I am sure Don with Creative Inventions could help me but Muellers fields all there calls now. My .headstock is within a half a thousands. When I chuck in a pointed dead center to my headstock and one in my tailstock they do not meet perfect. Any ideas on how to get these to line up so I can bore accurately. Hopefully some one has had a similar experience. I think I need to adjust somethimg in the tailstock but kind of lost.

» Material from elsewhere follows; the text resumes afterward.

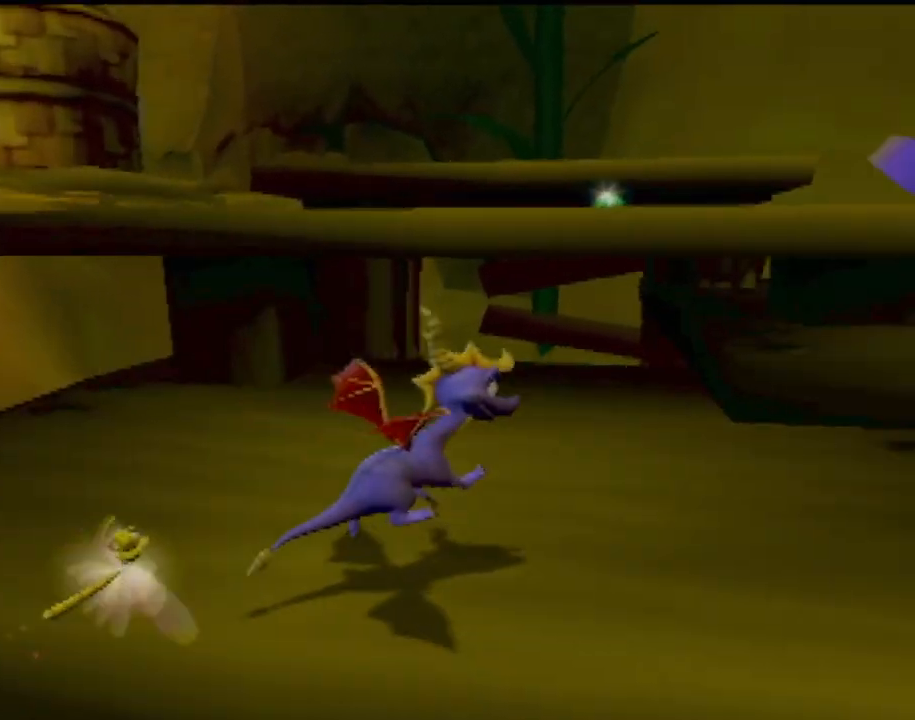
{"buttons": [], "left_stick": "up", "events": [[83, "left_stick", "up"], [300, "CROSS", "down"], [467, "CROSS", "up"]]}
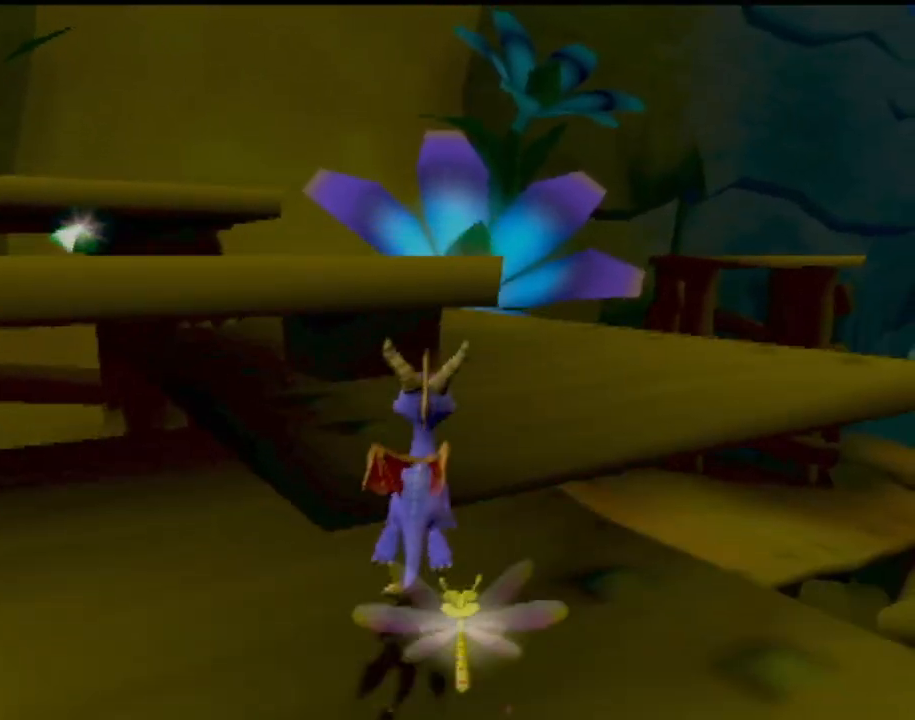
{"buttons": [], "left_stick": "up-left", "events": [[33, "left_stick", "up-left"], [234, "left_stick", "center"], [450, "left_stick", "up-left"]]}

What is the serial number on the back of the lathe?
 
I've seen a couple of Porper setups mounted on a heavy steel plate to which all legs come to rest on the same plane keeping the bed tubes in alignment. This seems to keep the tail piece in line. I am not a cuemaker but do repairs. I mention this because the lathe owners told me that was the reason for the heavy base.

Big Al
 
silk purse from a sow's ear

I think you have to be realistic about the capabilities of these lathes. I helped rebuild one for a buddy. We replaced bearings and the complete carriage, I also built him a poor mans DRO and we installed a quick change Alloris style tool post. He also ordered the rear chuck and new spindle which we installed. My impressions of this lathe after becoming familiar with it was that the only advantage it had against a real metal cutting lathe was the fact that it was portable, but at the end of the day it is a aluminum lathe with round ways. You can only expect so much from this machine, to presume to do the same job as a real lathe is unrealistic and you would be chasing your tail in trying to modify it to the point that you could compare the two.
 
Tighten chuck

Check to see if your chuck is screwed all the way up against the headstock. It has some set screws that can be adjusted.
 
Thanks for all your input. I emailed Creative and Don was nice enough to give me a callback and give me a couple tips. I have yet to try it but I will after I finish a couple things I am doing right now. Don has always been more than helpful and he gave me his personal number. Thanks Don!
 
Food for thought, and bear in mind I do not own a porper so not familiar, but if the tailstock is always out, and absolutely not adjustable, then may be the solution is on the head stock end. Is there any adjustment there?
 
Food for thought, and bear in mind I do not own a porper so not familiar, but if the tailstock is always out, and absolutely not adjustable, then may be the solution is on the head stock end. Is there any adjustment there?

Is anyone with a Porper Lathe looking at this possibility?
 
It is a good lathe to do wraps, tips, ferrules and butt cap repairs. If you are spinning a shaft or butt for sanding ect. the tailstock flaw is ok, but I would never want to taper anything or do billets on this lathe.
 
So, last night I tried the tailstock fix I suggested in Post 10.
It took 10 minutes or so.
Works fine.

I should have done this years ago.

Robin Snyder
 
If there is, people would just mess it up and blame the lathe.
An adjustable tailstock is good enough.
True. If you get the spindle cocked wrong, you create a new set of problems.

I am trying to get an adjustable tailstock built but it will take time.